_EXERCISE BRIEF_
Copy exactly, please, each line of the data below until the line that contains "low amount of" has been copied, beginning at the top.

_DATA RECORDS_
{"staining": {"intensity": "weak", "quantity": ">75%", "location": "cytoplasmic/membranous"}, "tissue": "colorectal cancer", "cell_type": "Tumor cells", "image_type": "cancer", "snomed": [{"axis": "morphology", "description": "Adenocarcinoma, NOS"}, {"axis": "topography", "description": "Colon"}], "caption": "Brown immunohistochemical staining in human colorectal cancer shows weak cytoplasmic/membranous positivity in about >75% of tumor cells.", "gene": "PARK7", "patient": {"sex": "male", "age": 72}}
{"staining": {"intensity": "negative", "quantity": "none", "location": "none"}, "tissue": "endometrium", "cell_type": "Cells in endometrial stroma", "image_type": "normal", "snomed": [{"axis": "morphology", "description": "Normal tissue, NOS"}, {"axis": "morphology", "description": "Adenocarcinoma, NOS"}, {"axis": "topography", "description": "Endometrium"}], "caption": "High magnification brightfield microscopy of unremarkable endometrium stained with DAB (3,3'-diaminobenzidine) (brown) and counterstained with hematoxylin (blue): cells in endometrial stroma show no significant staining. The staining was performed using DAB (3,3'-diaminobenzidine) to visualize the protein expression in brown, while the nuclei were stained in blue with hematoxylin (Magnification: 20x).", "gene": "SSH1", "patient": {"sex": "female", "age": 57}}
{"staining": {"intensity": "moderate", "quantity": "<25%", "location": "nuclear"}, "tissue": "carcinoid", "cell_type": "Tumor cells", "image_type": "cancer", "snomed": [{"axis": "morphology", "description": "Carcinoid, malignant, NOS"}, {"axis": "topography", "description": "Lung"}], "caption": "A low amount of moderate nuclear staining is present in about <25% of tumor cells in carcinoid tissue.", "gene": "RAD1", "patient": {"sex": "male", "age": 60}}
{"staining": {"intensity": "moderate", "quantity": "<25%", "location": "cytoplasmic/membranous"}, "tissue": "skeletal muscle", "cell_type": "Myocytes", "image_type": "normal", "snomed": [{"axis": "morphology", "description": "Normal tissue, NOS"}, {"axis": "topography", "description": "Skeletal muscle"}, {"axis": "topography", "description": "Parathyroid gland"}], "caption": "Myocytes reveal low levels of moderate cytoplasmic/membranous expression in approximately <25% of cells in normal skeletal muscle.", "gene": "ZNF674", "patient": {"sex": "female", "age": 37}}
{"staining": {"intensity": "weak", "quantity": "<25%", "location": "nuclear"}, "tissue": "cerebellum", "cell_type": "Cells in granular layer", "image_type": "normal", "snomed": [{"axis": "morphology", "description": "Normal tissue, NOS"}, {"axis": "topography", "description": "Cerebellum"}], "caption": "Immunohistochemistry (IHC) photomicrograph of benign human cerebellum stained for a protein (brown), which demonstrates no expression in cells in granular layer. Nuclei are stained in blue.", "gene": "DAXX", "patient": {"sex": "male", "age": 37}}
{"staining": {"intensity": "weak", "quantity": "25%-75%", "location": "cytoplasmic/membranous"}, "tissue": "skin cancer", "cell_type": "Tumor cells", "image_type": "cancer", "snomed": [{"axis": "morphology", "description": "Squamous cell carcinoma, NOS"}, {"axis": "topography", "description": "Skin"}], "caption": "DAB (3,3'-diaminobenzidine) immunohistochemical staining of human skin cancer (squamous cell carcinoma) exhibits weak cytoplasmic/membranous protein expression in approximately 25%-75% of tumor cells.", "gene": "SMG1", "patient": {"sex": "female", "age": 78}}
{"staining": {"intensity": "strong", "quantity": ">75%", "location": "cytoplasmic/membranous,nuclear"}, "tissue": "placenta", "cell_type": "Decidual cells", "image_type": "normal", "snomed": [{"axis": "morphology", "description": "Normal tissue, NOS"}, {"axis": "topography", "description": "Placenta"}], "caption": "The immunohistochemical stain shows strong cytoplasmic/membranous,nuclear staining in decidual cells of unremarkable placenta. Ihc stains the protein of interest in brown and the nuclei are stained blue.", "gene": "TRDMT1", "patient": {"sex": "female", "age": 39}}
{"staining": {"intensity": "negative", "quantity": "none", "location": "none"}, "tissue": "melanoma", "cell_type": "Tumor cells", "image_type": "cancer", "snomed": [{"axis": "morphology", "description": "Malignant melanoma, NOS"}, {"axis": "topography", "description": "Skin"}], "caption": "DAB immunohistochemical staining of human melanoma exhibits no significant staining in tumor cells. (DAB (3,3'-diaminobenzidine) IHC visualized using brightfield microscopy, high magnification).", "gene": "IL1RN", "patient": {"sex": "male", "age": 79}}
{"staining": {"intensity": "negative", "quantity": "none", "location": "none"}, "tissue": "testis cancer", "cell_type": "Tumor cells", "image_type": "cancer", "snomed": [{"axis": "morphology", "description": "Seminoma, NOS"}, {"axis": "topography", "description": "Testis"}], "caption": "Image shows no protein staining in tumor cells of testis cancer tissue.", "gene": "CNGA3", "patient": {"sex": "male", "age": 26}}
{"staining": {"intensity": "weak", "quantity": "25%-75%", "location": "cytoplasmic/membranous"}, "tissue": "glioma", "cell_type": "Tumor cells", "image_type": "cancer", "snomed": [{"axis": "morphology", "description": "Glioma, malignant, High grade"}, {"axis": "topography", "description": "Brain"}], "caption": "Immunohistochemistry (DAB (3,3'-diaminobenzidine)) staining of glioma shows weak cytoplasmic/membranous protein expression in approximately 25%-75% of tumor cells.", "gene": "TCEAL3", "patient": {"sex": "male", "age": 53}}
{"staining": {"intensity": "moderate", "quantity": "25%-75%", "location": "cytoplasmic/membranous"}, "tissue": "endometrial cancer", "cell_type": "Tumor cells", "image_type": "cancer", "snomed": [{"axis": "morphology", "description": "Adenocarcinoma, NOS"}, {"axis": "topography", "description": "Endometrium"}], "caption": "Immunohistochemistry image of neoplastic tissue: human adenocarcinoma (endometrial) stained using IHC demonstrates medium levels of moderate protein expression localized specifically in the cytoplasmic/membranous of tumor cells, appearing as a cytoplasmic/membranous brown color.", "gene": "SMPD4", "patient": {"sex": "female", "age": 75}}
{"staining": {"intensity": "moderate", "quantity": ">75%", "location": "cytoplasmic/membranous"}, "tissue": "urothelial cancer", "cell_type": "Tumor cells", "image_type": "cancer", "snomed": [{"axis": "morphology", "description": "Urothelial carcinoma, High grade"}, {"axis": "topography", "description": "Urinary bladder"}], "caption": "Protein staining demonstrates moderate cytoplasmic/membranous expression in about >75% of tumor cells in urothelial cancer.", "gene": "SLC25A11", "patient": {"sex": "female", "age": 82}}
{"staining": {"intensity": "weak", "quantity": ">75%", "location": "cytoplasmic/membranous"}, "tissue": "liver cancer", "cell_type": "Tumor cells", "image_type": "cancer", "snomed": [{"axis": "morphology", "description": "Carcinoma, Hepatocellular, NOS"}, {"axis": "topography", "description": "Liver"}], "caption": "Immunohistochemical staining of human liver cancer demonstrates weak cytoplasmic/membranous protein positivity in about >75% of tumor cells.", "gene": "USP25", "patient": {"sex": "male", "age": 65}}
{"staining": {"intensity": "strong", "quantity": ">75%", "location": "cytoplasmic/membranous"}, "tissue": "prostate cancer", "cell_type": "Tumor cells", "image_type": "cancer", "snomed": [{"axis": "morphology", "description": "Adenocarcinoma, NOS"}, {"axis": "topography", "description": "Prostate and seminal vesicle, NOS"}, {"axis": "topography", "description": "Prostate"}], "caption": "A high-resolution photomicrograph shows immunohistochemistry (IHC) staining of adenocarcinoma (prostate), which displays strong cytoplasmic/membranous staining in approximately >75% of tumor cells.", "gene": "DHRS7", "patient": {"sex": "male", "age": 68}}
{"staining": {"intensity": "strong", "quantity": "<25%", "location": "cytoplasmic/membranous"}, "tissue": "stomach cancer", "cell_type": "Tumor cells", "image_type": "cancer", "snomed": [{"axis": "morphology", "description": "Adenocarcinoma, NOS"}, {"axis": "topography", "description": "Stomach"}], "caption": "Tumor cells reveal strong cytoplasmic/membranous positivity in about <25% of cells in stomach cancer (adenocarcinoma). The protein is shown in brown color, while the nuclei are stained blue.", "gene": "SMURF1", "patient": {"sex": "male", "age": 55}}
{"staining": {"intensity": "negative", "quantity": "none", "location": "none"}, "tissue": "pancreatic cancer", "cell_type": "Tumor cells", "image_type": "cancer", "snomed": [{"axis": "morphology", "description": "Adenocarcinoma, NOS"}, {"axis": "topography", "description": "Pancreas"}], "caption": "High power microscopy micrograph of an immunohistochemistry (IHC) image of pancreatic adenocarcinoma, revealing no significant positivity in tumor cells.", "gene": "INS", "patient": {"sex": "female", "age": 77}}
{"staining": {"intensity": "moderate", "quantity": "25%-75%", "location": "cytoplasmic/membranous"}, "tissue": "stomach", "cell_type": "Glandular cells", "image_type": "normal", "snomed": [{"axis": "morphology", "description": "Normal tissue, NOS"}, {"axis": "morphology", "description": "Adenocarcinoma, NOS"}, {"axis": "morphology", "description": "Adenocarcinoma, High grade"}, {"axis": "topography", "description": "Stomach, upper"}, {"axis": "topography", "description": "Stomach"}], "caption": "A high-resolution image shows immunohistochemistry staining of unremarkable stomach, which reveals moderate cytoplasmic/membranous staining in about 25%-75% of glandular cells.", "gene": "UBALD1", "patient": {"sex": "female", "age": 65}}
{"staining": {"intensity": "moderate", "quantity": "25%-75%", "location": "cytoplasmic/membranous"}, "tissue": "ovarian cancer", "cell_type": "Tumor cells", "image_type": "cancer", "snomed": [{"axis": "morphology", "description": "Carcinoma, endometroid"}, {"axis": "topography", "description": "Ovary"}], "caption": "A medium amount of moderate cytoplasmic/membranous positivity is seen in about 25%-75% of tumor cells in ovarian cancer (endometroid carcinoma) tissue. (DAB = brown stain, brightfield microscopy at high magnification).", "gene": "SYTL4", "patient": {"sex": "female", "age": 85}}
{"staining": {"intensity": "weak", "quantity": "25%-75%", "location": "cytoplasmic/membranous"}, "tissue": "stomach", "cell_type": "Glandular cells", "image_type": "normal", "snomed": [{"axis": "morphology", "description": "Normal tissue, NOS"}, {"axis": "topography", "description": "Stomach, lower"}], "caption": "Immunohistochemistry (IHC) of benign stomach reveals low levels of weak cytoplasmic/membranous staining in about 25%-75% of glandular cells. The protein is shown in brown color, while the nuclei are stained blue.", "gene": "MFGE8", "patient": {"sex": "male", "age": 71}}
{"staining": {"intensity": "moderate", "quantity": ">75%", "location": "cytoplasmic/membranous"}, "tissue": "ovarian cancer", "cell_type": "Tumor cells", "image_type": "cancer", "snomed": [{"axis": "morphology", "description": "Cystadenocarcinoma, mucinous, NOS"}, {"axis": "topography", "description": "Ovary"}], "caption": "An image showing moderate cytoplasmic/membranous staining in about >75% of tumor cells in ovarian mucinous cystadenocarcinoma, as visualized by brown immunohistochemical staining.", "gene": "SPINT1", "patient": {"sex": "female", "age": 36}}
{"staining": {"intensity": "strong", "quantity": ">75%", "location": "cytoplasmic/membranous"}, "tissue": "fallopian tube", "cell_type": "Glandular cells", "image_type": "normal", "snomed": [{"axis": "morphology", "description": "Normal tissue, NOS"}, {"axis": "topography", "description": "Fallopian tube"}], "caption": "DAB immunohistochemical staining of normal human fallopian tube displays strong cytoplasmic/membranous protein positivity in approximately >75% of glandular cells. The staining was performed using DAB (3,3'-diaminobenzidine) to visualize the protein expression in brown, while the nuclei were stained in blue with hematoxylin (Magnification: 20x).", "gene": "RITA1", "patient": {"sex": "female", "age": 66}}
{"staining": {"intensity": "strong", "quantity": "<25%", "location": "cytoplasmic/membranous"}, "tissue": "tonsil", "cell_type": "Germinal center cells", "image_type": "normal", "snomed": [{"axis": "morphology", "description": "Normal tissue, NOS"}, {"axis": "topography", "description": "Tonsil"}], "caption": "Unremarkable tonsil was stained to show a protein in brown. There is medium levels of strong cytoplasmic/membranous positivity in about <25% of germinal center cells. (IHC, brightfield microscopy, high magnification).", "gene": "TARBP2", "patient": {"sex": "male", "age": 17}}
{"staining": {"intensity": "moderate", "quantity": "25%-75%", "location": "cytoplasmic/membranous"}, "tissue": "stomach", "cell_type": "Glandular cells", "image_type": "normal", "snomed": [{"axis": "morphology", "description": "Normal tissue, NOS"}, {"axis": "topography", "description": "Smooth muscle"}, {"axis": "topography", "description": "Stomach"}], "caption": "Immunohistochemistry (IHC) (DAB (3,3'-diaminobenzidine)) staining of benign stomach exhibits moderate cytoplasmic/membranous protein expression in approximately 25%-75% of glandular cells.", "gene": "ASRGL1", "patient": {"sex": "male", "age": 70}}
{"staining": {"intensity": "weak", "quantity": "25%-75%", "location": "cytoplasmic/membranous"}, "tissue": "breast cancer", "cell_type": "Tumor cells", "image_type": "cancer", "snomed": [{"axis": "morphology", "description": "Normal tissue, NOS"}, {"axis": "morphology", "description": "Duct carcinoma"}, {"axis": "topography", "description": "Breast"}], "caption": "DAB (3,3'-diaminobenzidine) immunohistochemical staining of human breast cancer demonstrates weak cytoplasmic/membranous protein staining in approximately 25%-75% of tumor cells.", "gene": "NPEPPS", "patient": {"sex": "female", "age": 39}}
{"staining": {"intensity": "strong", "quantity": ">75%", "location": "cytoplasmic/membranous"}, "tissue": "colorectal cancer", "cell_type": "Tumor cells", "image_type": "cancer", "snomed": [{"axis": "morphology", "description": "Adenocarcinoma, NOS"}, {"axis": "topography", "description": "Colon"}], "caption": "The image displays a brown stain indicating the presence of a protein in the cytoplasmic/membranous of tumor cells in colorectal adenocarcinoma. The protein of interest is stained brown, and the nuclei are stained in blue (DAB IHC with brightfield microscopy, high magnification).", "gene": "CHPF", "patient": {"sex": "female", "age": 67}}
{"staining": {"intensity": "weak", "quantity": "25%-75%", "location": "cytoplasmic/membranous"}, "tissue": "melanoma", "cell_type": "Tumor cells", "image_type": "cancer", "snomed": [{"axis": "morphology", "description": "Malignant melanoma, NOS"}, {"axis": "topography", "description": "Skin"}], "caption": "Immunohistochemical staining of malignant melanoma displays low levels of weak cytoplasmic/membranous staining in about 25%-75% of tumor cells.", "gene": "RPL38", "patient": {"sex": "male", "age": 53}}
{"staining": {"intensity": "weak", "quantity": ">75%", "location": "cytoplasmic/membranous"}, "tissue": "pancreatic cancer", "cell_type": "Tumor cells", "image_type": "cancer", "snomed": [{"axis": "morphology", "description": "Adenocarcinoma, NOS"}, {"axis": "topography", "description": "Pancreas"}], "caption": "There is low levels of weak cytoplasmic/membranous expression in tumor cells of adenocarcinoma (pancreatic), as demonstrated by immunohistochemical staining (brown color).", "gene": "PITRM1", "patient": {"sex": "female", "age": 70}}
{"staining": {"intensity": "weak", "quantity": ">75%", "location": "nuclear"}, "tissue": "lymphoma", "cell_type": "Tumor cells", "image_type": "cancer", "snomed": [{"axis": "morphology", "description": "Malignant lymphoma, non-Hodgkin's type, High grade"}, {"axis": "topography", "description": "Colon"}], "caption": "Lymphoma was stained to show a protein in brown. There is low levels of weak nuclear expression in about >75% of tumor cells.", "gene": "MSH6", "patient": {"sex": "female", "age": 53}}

_SOLVED EXERCISE_
{"staining": {"intensity": "weak", "quantity": ">75%", "location": "cytoplasmic/membranous"}, "tissue": "colorectal cancer", "cell_type": "Tumor cells", "image_type": "cancer", "snomed": [{"axis": "morphology", "description": "Adenocarcinoma, NOS"}, {"axis": "topography", "description": "Colon"}], "caption": "Brown immunohistochemical staining in human colorectal cancer shows weak cytoplasmic/membranous positivity in about >75% of tumor cells.", "gene": "PARK7", "patient": {"sex": "male", "age": 72}}
{"staining": {"intensity": "negative", "quantity": "none", "location": "none"}, "tissue": "endometrium", "cell_type": "Cells in endometrial stroma", "image_type": "normal", "snomed": [{"axis": "morphology", "description": "Normal tissue, NOS"}, {"axis": "morphology", "description": "Adenocarcinoma, NOS"}, {"axis": "topography", "description": "Endometrium"}], "caption": "High magnification brightfield microscopy of unremarkable endometrium stained with DAB (3,3'-diaminobenzidine) (brown) and counterstained with hematoxylin (blue): cells in endometrial stroma show no significant staining. The staining was performed using DAB (3,3'-diaminobenzidine) to visualize the protein expression in brown, while the nuclei were stained in blue with hematoxylin (Magnification: 20x).", "gene": "SSH1", "patient": {"sex": "female", "age": 57}}
{"staining": {"intensity": "moderate", "quantity": "<25%", "location": "nuclear"}, "tissue": "carcinoid", "cell_type": "Tumor cells", "image_type": "cancer", "snomed": [{"axis": "morphology", "description": "Carcinoid, malignant, NOS"}, {"axis": "topography", "description": "Lung"}], "caption": "A low amount of moderate nuclear staining is present in about <25% of tumor cells in carcinoid tissue.", "gene": "RAD1", "patient": {"sex": "male", "age": 60}}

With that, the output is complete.